**Text provided**
===============

Best Embrace of Digital by a Print Brand
Start spreading the news. Not only does editor Adam Moss’ New York still kill it week after week in print (eye-catching covers, provocative features), the pub keeps giving consumers more reason to go online, too. This year brought The Cut, the third blog spun off from nymag.com (following the smash culture monitor Vulture and foodie destination Grub Street). While other publishers struggle to monetize their online businesses, New York gets a phenomenal 40 percent of its revenue from digital, up from 20 percent four years ago.
The New York Times
Top Destination for Fashionistas
What a knockout. Fashion/beauty player Allure keeps coming up with ways for women to get their gorgeous on—and for advertisers to reach them. Product Reviews & Finder has made Allure.com an essential destination for shoppers before they hit the “buy” button, driving mobile pageviews 367 percent in the first nine months of this year. Then there’s product-sampling service Sample Society, which in less than a year has amassed 9,000 members who pony up $15 per month. Riding the boom in beauty and apparel business, ad pages are up a stunning 18 percent, the most dramatic growth of all Condé Nast brands. What’s more, Allure has upped its rate base two years in a row.
Best Publication for Getting (or Staying) Rich
Even though Time Inc.’s chronicler of business and finance cut its print frequency in 2010, a thriving events business has helped keep the brand vital. Fortune’s 2012 Most Powerful Women Summit drew the likes of Lloyd Blankfein and Sheila Bair, and demand for tickets was so great that it led to a waiting list—despite a $7,500 admission fee. Fueled by the international expansion of the summit, the events division is expected to post 30 percent revenue growth for the second year in a row. Fortune is also on a winning streak editorially, breaking news on important business personalities like Yahoo CEO Marissa Mayer and collecting journalism prizes from Loeb, Sabew and others.
Best Brand for Living the Good Life
This posh periodical from globe-trotting tastemaker Tyler Brûlé has made a business out of bucking the magazine establishment—whether by charging a steep 10 bucks per newsstand copy or eschewing the iPad. That contrarian approach continues to pay off, with brand extensions ranging from a Monocle retail shop to the radio station Monocle 24. Meanwhile, the core print product is on fire, with total circulation growing 10 percent to 72,000, fueled principally by growth overseas.

===============

**Data block**
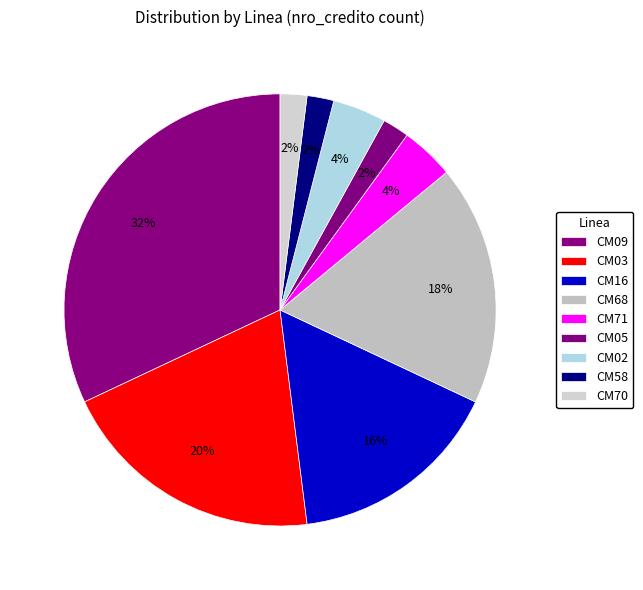

Count the number of slices in the pie.

9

===============

**Problem to work on**
Write out the passage of the magazine awards text that starts with "Best Embrace of" and ends with "four years ago.", swapping "consumers" for "readers". Work from the magazine awards text alone.

**Response**
Best Embrace of Digital by a Print Brand
Start spreading the news. Not only does editor Adam Moss’ New York still kill it week after week in print (eye-catching covers, provocative features), the pub keeps giving readers more reason to go online, too. This year brought The Cut, the third blog spun off from nymag.com (following the smash culture monitor Vulture and foodie destination Grub Street). While other publishers struggle to monetize their online businesses, New York gets a phenomenal 40 percent of its revenue from digital, up from 20 percent four years ago.